In defense of keeping the election plan and dismissing the lawsuit, state attorneys held the stance that changing the election again will only further confuse and discourage voters from participating in this year’s election. The state attorney’s office wrote:
It is truly unavoidable that Ohio is now on its third schedule for completing the primary election, [the current plan] ends the chaos and offers Ohio voters and boards a certain path forward for completing Ohio’s 2020 primary. But, a new source of confusion has cropped up: this lawsuit.
Jen Miller, executive director of the League of Women Voters of Ohio and one of the plaintiffs in the complaint, rebutted in a prepared statement that:
Under the General Assembly’s undemocratic election scheme, thousands, if not millions, of Ohioans will not get to vote through no fault of their own.

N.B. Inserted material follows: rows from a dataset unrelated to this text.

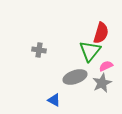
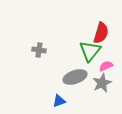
blue triangle: moved 5 px right, 1 px down; rotated 48 degrees counterclockwise
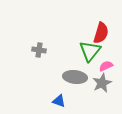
gray ellipse: rotated 25 degrees clockwise
blue triangle: rotated 40 degrees clockwise
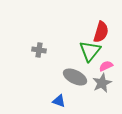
red semicircle: moved 1 px up
gray ellipse: rotated 20 degrees clockwise
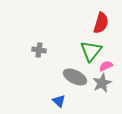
red semicircle: moved 9 px up
green triangle: moved 1 px right
blue triangle: rotated 24 degrees clockwise
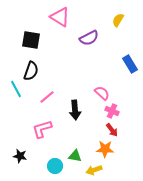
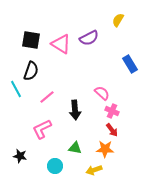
pink triangle: moved 1 px right, 27 px down
pink L-shape: rotated 10 degrees counterclockwise
green triangle: moved 8 px up
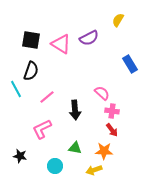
pink cross: rotated 16 degrees counterclockwise
orange star: moved 1 px left, 2 px down
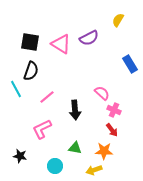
black square: moved 1 px left, 2 px down
pink cross: moved 2 px right, 1 px up; rotated 16 degrees clockwise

Ohio’s inefficient absentee-voting system wasn’t designed for this massive scale, especially under such an impossible time frame. We call on the justice system to ensure that Ohio’s primary is constitutional and accessible.
The lawsuit requested immediate action be taken by the court “to prevent the state from compounding the current public-health crisis into a crisis for democracy in Ohio,” and the predominant remedy sought is to push the election beyond the rescheduled date of Aril 28th.
Judge Watson explained why he denied the motion while hinting that he did not fully disagree with why the Plaintiffs’ filed the lawsuit, by saying that:
The Constitution does not require the best plan, just a lawful one. As is apparent from the briefing in this lawsuit, every group has a different idea of what the best plan would be. But the Court will not declare the Ohio Legislature’s unanimous bill to be unconstitutional simply because other options may have been better.
As such, the court denied the Plaintiff’s motions and ruled in favor of Ohio.